Data excerpts:
>>>

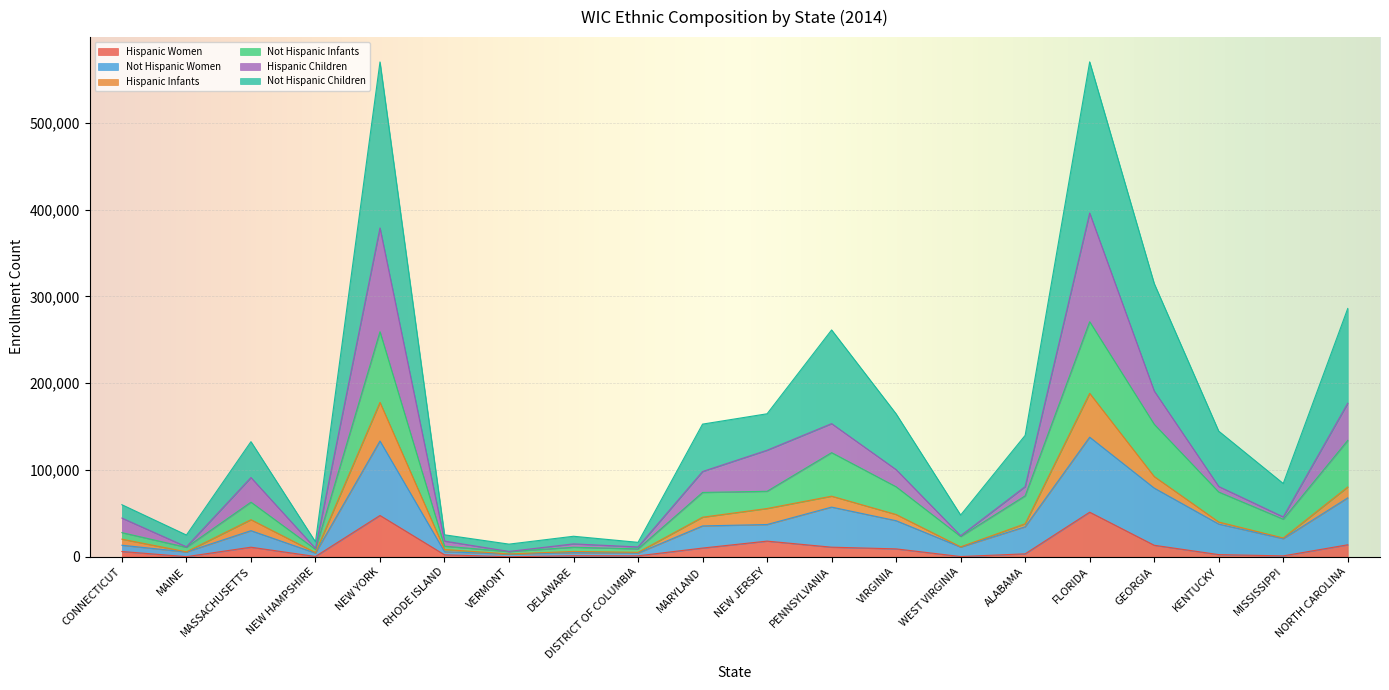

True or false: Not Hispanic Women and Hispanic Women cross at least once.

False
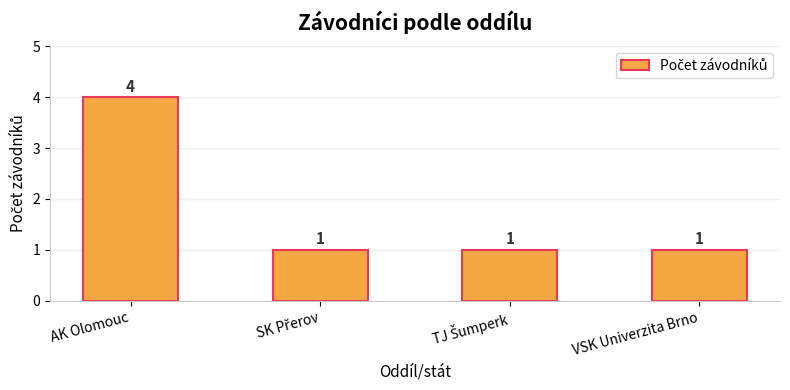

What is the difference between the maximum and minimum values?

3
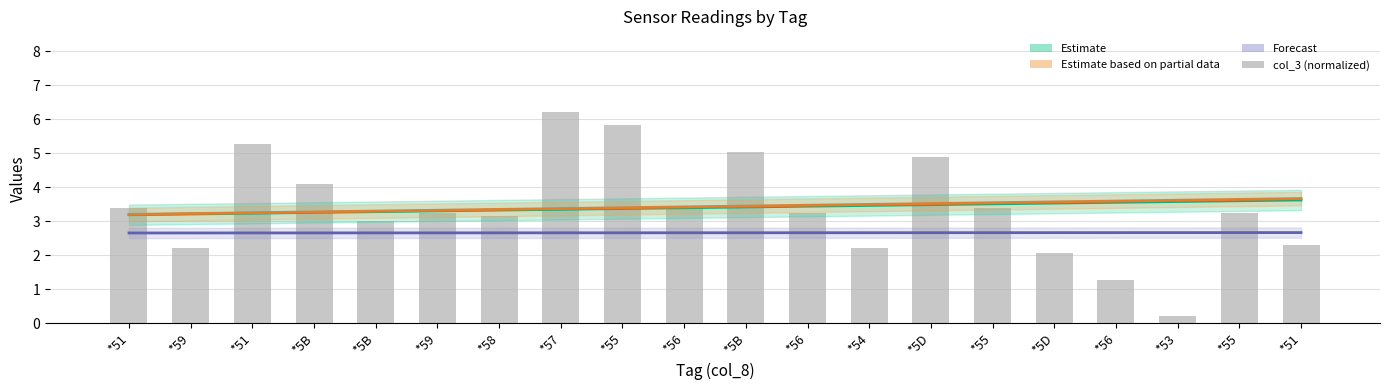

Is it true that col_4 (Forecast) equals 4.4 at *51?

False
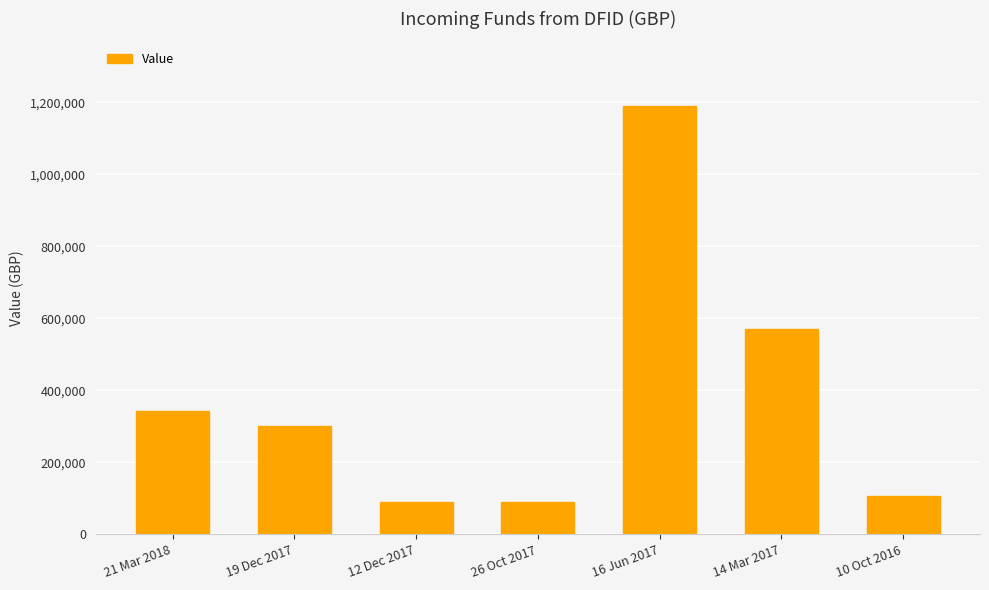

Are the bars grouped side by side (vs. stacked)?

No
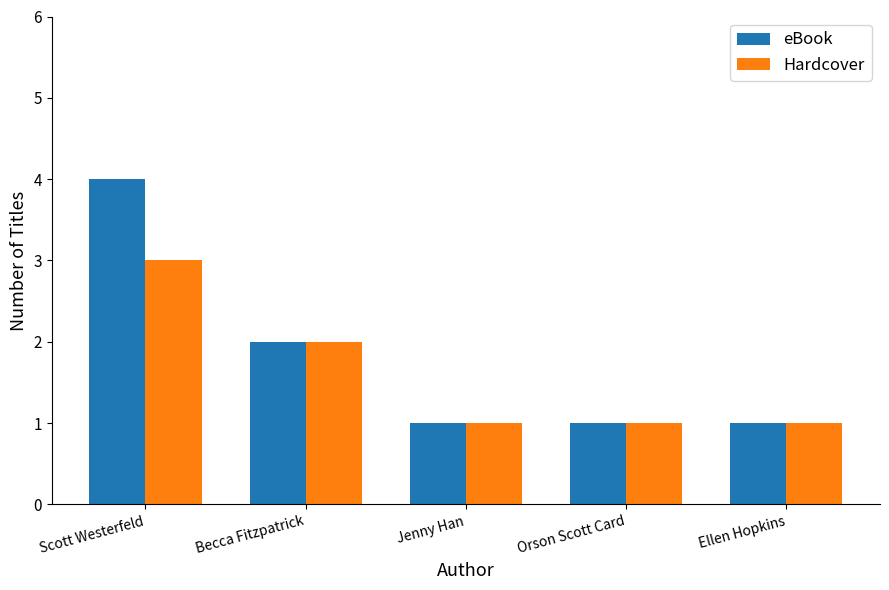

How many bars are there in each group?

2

<<<

▶ [Problem to work on]
Transcribe every line of the material above verbatim, omitting the pictures.

▶ [Answer to the problem]
True or false: Not Hispanic Women and Hispanic Women cross at least once.

False

What is the difference between the maximum and minimum values?

3

Is it true that col_4 (Forecast) equals 4.4 at *51?

False

Are the bars grouped side by side (vs. stacked)?

No

How many bars are there in each group?

2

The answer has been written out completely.